All of the artists here could easily have been included seamlessly in any Turner shortlist of the past decade. Is this George Shaw's moment? Somewhere, on an English housing estate, it is always a George Shaw moment – a dull Sunday or a walk-the-bloody-dog empty afternoon. His paintings of 1960s estates and hinterlands are defiantly local and prosaic, but probably look exotic and poetic to viewers from abroad. And there is something Larkinesque – as well as Hancockesque – in his work. Perversely anachronistic, at his best he achieves a kind of universality. The tedium in Shaw's dutiful technique matches the places he depicts. To describe this as minor art also catches the mood exactly.

Karla Black's work is painting by other means.

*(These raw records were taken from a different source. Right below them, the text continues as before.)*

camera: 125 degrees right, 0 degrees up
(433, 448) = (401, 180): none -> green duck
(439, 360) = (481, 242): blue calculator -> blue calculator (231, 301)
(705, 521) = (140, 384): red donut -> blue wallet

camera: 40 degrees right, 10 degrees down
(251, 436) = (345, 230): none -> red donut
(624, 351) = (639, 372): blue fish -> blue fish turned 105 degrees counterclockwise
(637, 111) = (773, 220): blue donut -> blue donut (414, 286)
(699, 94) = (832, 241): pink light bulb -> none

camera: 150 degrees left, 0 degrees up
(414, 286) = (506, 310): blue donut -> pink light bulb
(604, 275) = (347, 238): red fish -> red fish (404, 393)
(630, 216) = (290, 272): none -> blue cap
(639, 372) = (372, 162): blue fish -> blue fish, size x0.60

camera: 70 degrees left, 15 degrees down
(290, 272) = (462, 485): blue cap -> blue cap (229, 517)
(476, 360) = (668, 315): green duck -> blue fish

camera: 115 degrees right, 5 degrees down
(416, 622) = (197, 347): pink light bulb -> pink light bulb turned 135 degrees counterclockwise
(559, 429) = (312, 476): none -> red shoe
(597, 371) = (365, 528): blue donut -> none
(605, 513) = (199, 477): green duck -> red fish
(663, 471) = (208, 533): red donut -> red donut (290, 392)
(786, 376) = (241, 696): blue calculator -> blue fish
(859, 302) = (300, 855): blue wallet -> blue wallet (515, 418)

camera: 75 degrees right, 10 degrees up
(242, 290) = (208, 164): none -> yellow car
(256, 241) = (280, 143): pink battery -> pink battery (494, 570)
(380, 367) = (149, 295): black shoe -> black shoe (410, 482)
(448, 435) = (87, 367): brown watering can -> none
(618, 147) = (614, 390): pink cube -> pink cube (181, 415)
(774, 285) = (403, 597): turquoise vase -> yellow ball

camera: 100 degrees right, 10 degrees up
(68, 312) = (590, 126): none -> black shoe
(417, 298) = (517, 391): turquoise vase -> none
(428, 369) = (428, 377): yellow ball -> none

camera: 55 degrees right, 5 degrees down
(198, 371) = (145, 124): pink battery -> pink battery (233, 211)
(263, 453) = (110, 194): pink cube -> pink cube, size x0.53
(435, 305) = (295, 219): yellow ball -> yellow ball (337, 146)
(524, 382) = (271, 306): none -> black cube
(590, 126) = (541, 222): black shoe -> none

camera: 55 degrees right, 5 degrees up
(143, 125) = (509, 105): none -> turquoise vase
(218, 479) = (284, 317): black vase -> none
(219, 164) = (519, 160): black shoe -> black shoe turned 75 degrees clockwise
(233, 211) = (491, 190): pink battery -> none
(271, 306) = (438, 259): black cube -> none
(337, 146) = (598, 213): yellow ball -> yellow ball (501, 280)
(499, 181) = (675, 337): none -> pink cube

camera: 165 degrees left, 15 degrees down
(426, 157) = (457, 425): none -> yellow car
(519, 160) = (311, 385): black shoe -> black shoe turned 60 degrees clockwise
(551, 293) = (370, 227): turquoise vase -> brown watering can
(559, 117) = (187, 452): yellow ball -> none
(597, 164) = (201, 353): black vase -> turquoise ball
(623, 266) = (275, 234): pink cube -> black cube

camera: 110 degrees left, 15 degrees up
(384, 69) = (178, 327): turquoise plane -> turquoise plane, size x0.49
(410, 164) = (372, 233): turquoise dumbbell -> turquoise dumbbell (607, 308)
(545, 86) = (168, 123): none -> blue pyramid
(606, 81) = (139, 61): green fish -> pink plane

Her work is all about surfaces and materials – scrumpled polythene sheet, powdery makeup, glistening conditioners, drools of body lotion. It's as if she started making herself up for a Friday night but found herself painting instead. What she does manages to be at once tacky and beguiling, oddly pretty and pretty horrible; this is to do with the physical properties of her everyday materials and their associations – to the cosmetic and to all that faecal paint the abstract expressionists once flung about. Its all makeup and make-believe. Both a parody of painting and a homage to it. Black's work frequently makes me laugh, nervously.

Bodies also appear and disappear in Hilary Lloyd's videos, films and slide-show presentations. Lloyd is as much into the hardware of projectors, screens on shiny metal poles, the techno-dreck of wires and boxes, as the images of cranes and bridges, motorbikes and bodies they project.

All this technology will soon look dated. Lloyd's art frequently bores me, but I keep thinking I'm not clever enough, not hard-wired for it. I'm always aware of a dry little academic commentary starting up in my head. Then another thought intrudes: can I stop watching yet?

Martin Boyce's sculptures and installations often relate to utopian, modernist design. Lots of artists are currently mining this territory (even Shaw's work makes reference to it), and it is beginning to feel a bit of a cliche. But this is the world whose legacy we live with. Angular neon-tube trees – that look like they're doing calisthenics, drifts of fallen leaves, a hosepipe snaking through a metal grille, all have their place in his work.

If Black's work looks like painting but somehow isn't, Boyce's looks like sculpture, but is just as much a sort of mangled décor. That's what a lot of art is now, for better or for worse. Shaw or Black to win!